--- Task statement ---
Can you write out all the records below again, substituting "TikTok" for every occurrence of "BookTok" and leaving everything else unchanged?

--- Saved entries ---
....

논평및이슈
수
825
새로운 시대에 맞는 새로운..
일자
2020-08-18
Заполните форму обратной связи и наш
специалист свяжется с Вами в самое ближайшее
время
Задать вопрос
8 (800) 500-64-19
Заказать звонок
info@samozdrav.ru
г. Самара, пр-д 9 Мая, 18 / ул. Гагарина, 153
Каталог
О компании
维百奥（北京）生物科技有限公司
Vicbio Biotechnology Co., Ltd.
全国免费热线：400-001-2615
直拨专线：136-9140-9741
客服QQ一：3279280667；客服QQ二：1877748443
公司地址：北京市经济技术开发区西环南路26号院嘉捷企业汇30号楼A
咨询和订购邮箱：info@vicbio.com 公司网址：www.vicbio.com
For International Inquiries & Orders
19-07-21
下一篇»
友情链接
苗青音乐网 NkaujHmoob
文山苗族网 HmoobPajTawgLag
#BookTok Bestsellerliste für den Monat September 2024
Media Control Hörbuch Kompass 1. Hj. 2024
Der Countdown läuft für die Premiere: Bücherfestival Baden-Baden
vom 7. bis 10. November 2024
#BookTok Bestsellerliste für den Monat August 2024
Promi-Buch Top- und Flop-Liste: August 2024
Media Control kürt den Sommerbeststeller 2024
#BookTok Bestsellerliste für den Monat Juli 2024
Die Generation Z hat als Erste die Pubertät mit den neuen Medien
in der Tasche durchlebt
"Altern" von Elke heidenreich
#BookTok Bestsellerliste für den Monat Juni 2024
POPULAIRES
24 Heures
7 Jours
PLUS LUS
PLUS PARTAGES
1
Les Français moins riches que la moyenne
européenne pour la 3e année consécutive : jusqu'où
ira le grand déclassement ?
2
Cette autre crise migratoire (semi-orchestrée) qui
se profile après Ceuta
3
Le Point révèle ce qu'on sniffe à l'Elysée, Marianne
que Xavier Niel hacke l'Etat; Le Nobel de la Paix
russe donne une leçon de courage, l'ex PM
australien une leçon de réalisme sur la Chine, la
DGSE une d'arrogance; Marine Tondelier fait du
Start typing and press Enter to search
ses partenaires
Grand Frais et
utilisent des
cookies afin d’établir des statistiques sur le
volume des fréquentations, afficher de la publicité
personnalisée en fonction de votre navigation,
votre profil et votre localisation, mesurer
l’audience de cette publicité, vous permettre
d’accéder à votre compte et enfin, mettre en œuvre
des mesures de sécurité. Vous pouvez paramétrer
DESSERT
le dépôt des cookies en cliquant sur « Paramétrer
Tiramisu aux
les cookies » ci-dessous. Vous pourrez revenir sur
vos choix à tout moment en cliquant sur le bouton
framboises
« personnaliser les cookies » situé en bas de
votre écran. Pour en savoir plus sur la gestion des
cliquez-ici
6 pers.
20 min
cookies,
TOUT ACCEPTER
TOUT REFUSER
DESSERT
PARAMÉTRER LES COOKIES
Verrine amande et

....

--- Reply ---
논평및이슈
수
825
새로운 시대에 맞는 새로운..
일자
2020-08-18
Заполните форму обратной связи и наш
специалист свяжется с Вами в самое ближайшее
время
Задать вопрос
8 (800) 500-64-19
Заказать звонок
info@samozdrav.ru
г. Самара, пр-д 9 Мая, 18 / ул. Гагарина, 153
Каталог
О компании
维百奥（北京）生物科技有限公司
Vicbio Biotechnology Co., Ltd.
全国免费热线：400-001-2615
直拨专线：136-9140-9741
客服QQ一：3279280667；客服QQ二：1877748443
公司地址：北京市经济技术开发区西环南路26号院嘉捷企业汇30号楼A
咨询和订购邮箱：info@vicbio.com 公司网址：www.vicbio.com
For International Inquiries & Orders
19-07-21
下一篇»
友情链接
苗青音乐网 NkaujHmoob
文山苗族网 HmoobPajTawgLag
#TikTok Bestsellerliste für den Monat September 2024
Media Control Hörbuch Kompass 1. Hj. 2024
Der Countdown läuft für die Premiere: Bücherfestival Baden-Baden
vom 7. bis 10. November 2024
#TikTok Bestsellerliste für den Monat August 2024
Promi-Buch Top- und Flop-Liste: August 2024
Media Control kürt den Sommerbeststeller 2024
#TikTok Bestsellerliste für den Monat Juli 2024
Die Generation Z hat als Erste die Pubertät mit den neuen Medien
in der Tasche durchlebt
"Altern" von Elke heidenreich
#TikTok Bestsellerliste für den Monat Juni 2024
POPULAIRES
24 Heures
7 Jours
PLUS LUS
PLUS PARTAGES
1
Les Français moins riches que la moyenne
européenne pour la 3e année consécutive : jusqu'où
ira le grand déclassement ?
2
Cette autre crise migratoire (semi-orchestrée) qui
se profile après Ceuta
3
Le Point révèle ce qu'on sniffe à l'Elysée, Marianne
que Xavier Niel hacke l'Etat; Le Nobel de la Paix
russe donne une leçon de courage, l'ex PM
australien une leçon de réalisme sur la Chine, la
DGSE une d'arrogance; Marine Tondelier fait du
Start typing and press Enter to search
ses partenaires
Grand Frais et
utilisent des
cookies afin d’établir des statistiques sur le
volume des fréquentations, afficher de la publicité
personnalisée en fonction de votre navigation,
votre profil et votre localisation, mesurer
l’audience de cette publicité, vous permettre
d’accéder à votre compte et enfin, mettre en œuvre
des mesures de sécurité. Vous pouvez paramétrer
DESSERT
le dépôt des cookies en cliquant sur « Paramétrer
Tiramisu aux
les cookies » ci-dessous. Vous pourrez revenir sur
vos choix à tout moment en cliquant sur le bouton
framboises
« personnaliser les cookies » situé en bas de
votre écran. Pour en savoir plus sur la gestion des
cliquez-ici
6 pers.
20 min
cookies,
TOUT ACCEPTER
TOUT REFUSER
DESSERT
PARAMÉTRER LES COOKIES
Verrine amande et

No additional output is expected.